Two were from the popsicle district, courtesy of Lester; one was a multi-unit rental on C Street, and the other a larger single family home about 20 minutes north of town. A note on the folder said it was the home of the son of one of Harry’s college buddies. I studied that one first. Manasquan was on the way to Asbury Park, almost at the halfway point between Ocean Alley and Asbury Park. I wouldn’t have to explain why I was heading out of town. As a matter of basic courtesy I usually tell Aunt Madge my plans for a day. I’m not saying I’m always one-hundred percent truthful, but I do live under her roof. For free.
“Hey, Jolie.” Harry looked as if he’d been painting. He had a large butcher-type apron, which had several colors of paint on it, over a pair of cotton pants and a long-sleeve tee-shirt. “I’m really glad to hear Scoobie is doing better.”
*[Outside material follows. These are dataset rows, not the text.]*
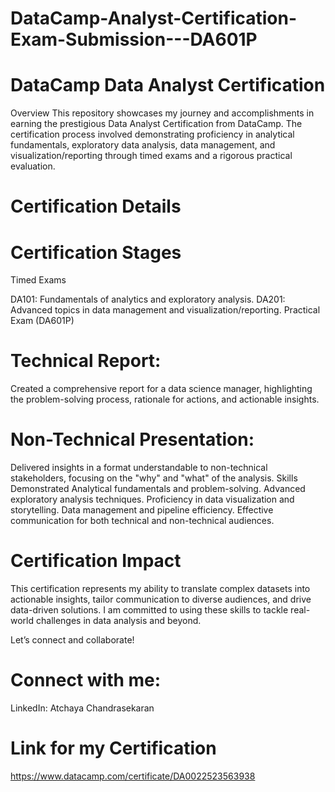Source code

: # DataCamp-Analyst-Certification-Exam-Submission---DA601P

# DataCamp Data Analyst Certification

Overview
This repository showcases my journey and accomplishments in earning the prestigious Data Analyst Certification from DataCamp. The certification process involved demonstrating proficiency in analytical fundamentals, exploratory data analysis, data management, and visualization/reporting through timed exams and a rigorous practical evaluation.

# Certification Details

# Certification Stages
Timed Exams

DA101: Fundamentals of analytics and exploratory analysis.
DA201: Advanced topics in data management and visualization/reporting.
Practical Exam (DA601P)

# Technical Report:
Created a comprehensive report for a data science manager, highlighting the problem-solving process, rationale for actions, and actionable insights.

# Non-Technical Presentation:
Delivered insights in a format understandable to non-technical stakeholders, focusing on the "why" and "what" of the analysis.
Skills Demonstrated
Analytical fundamentals and problem-solving.
Advanced exploratory analysis techniques.
Proficiency in data visualization and storytelling.
Data management and pipeline efficiency.
Effective communication for both technical and non-technical audiences.

# Certification Impact
This certification represents my ability to translate complex datasets into actionable insights, tailor communication to diverse audiences, and drive data-driven solutions. I am committed to using these skills to tackle real-world challenges in data analysis and beyond.

Let’s connect and collaborate!

# Connect with me:

LinkedIn: Atchaya Chandrasekaran

# Link for my Certification

https://www.datacamp.com/certificate/DA0022523563938
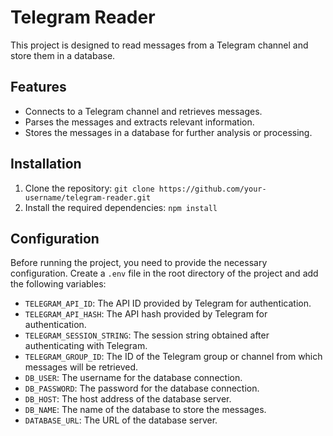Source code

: # Telegram Reader

This project is designed to read messages from a Telegram channel and store them in a database.

## Features

- Connects to a Telegram channel and retrieves messages.
- Parses the messages and extracts relevant information.
- Stores the messages in a database for further analysis or processing.

## Installation

1. Clone the repository: `git clone https://github.com/your-username/telegram-reader.git`
2. Install the required dependencies: `npm install`

## Configuration

Before running the project, you need to provide the necessary configuration. Create a `.env` file in the root directory of the project and add the following variables:

- `TELEGRAM_API_ID`: The API ID provided by Telegram for authentication.
- `TELEGRAM_API_HASH`: The API hash provided by Telegram for authentication.
- `TELEGRAM_SESSION_STRING`: The session string obtained after authenticating with Telegram.
- `TELEGRAM_GROUP_ID`: The ID of the Telegram group or channel from which messages will be retrieved.
- `DB_USER`: The username for the database connection.
- `DB_PASSWORD`: The password for the database connection.
- `DB_HOST`: The host address of the database server.
- `DB_NAME`: The name of the database to store the messages.
- `DATABASE_URL`: The URL of the database server.

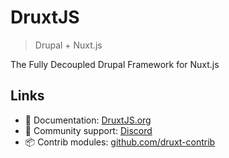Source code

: # DruxtJS

> Drupal + Nuxt.js

The Fully Decoupled Drupal Framework for Nuxt.js

## Links 

- 📘 Documentation: [DruxtJS.org](https://druxtjs.org)
- 💬 Community support: [Discord](https://discord.druxtjs.org)
- 📦 Contrib modules: [github.com/druxt-contrib](https://github.com/druxt-contrib)
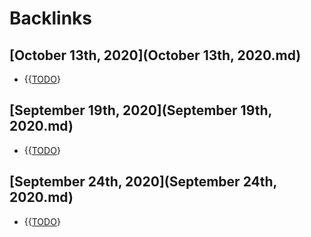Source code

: 
# Backlinks
## [October 13th, 2020](October 13th, 2020.md)
- {{[TODO](TODO.md)}

## [September 19th, 2020](September 19th, 2020.md)
- {{[TODO](TODO.md)}

## [September 24th, 2020](September 24th, 2020.md)
- {{[TODO](TODO.md)}

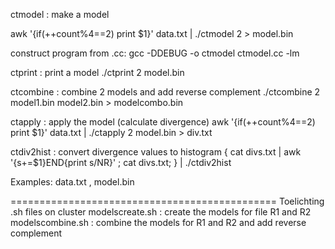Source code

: ctmodel : make a model

awk '{if(++count%4==2) print $1}' data.txt | ./ctmodel 2 > model.bin

construct program from .cc:
gcc -DDEBUG -o ctmodel ctmodel.cc -lm

ctprint : print a model
./ctprint 2 model.bin

ctcombine : combine 2 models and add reverse complement
./ctcombine 2 model1.bin model2.bin > modelcombo.bin

ctapply : apply the model (calculate divergence)
awk '{if(++count%4==2) print $1}' data.txt | ./ctapply 2 model.bin > div.txt

ctdiv2hist : convert divergence values to histogram
{ cat divs.txt | awk '{s+=$1}END{print s/NR}' ; cat divs.txt; } | ./ctdiv2hist

Examples:
data.txt , model.bin

==============================================
Toelichting .sh files on cluster
modelscreate.sh : create the models for file R1 and R2
modelscombine.sh : combine the models for R1 and R2 and add reverse complement
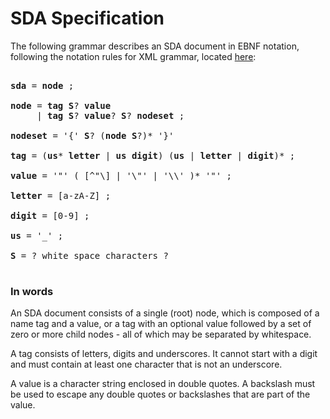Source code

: # SDA Specification

The following grammar describes an SDA document in EBNF notation, following the
notation rules for XML grammar, located [here](https://www.w3.org/TR/xml/#sec-notation):

<pre>

<b>sda</b> = <b>node</b> ;

<b>node</b> = <b>tag</b> <b>S</b>? <b>value</b> 
     | <b>tag</b> <b>S</b>? <b>value</b>? <b>S</b>? <b>nodeset</b> ;

<b>nodeset</b> = '{' <b>S</b>? (<b>node</b> <b>S</b>?)* '}'

<b>tag</b> = (<b>us</b>* <b>letter</b> | <b>us</b> <b>digit</b>) (<b>us</b> | <b>letter</b> | <b>digit</b>)* ;

<b>value</b> = '"' ( [^"\] | '\"' | '\\' )* '"' ;

<b>letter</b> = [a-zA-Z] ;

<b>digit</b> = [0-9] ;

<b>us</b> = '_' ;

<b>S</b> = ? white space characters ?

</pre>

### In words

An SDA document consists of a single (root) node, which is composed of a name 
tag and a value, or a tag with an optional value followed by a set of zero or 
more child nodes - all of which may be separated by whitespace.

A tag consists of letters, digits and underscores. It cannot start with a digit 
and must contain at least one character that is not an underscore.

A value is a character string enclosed in double quotes. A backslash must be 
used to escape any double quotes or backslashes that are part of the value.
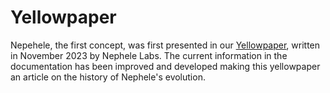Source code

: # Yellowpaper

Nepehele, the first concept, was first presented in our [Yellowpaper](https://docsend.com/view/yuye9h629bj8hd2p), written in November 2023 by Nephele Labs. The current information in the documentation has been improved and developed making this yellowpaper an article on the history of Nephele's evolution.
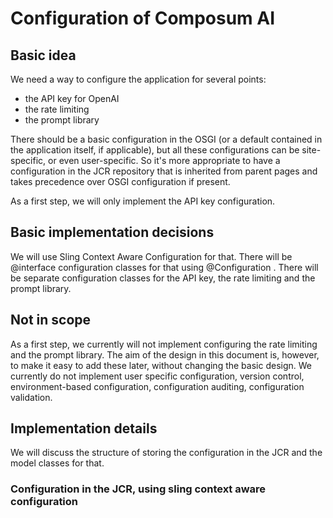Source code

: # Configuration of Composum AI

## Basic idea

We need a way to configure the application for several points:

- the API key for OpenAI
- the rate limiting
- the prompt library

There should be a basic configuration in the OSGI (or a default contained in the application itself, if applicable),
but all these configurations can be site-specific, or even user-specific. So it's more appropriate to have a
configuration in the JCR repository that is inherited from parent pages and takes precedence over OSGI configuration
if present.

As a first step, we will only implement the API key configuration.

## Basic implementation decisions

We will use Sling Context Aware Configuration for that. There will be @interface configuration classes for that using
@Configuration . There will be separate configuration classes for the API key, the rate limiting and the prompt library.

## Not in scope

As a first step, we currently will not implement configuring the rate limiting and the prompt library. The aim of the
design in this document is, however, to make it easy to add these later, without changing the basic design.
We currently do not implement user specific configuration, version control, environment-based configuration,
configuration auditing, configuration validation.

## Implementation details

We will discuss the structure of storing the configuration in the JCR and the model classes for that.

### Configuration in the JCR, using sling context aware configuration
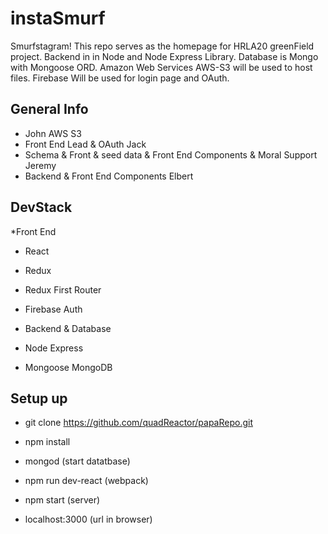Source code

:
# instaSmurf

Smurfstagram!
This repo serves as the homepage for HRLA20 greenField project. Backend in in Node and Node Express Library. Database is Mongo with Mongoose ORD. Amazon Web Services AWS-S3 will be used to host files. Firebase Will be used for login page and OAuth.

## General Info

* John AWS S3
* Front End Lead & OAuth Jack
* Schema & Front & seed data & Front End Components & Moral Support Jeremy
* Backend & Front End Components Elbert

## DevStack

\*Front End

* React
* Redux
* Redux First Router
* Firebase Auth

* Backend & Database
* Node Express
* Mongoose MongoDB

## Setup up

* git clone https://github.com/quadReactor/papaRepo.git
* npm install
* mongod (start datatbase)
* npm run dev-react (webpack)
* npm start (server)

* localhost:3000 (url in browser)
“He got your card. That was nice of you.” Harry had stuck two tens in the card with a note that said “in case hospital food gets to you.” I could tell Scoobie was mildly offended at first, but then he had grinned and said if I took money from Harry he could, too, and he stuck the bills in a book.
“You sure you can do this?” he asked as he finished wiping his hands on a paper towel and threw it in a waste basket. “I was about to do a couple of those, but I’d rather keep painting.”
“Yep. I think I’ll do a couple of the in-town ones next week and maybe do the one in Manasquan tomorrow, if that’s okay.” Because the carnival will be open on Saturday.
“Sure, as long as that’s okay with the clients. None of the settlements are for at least a month.”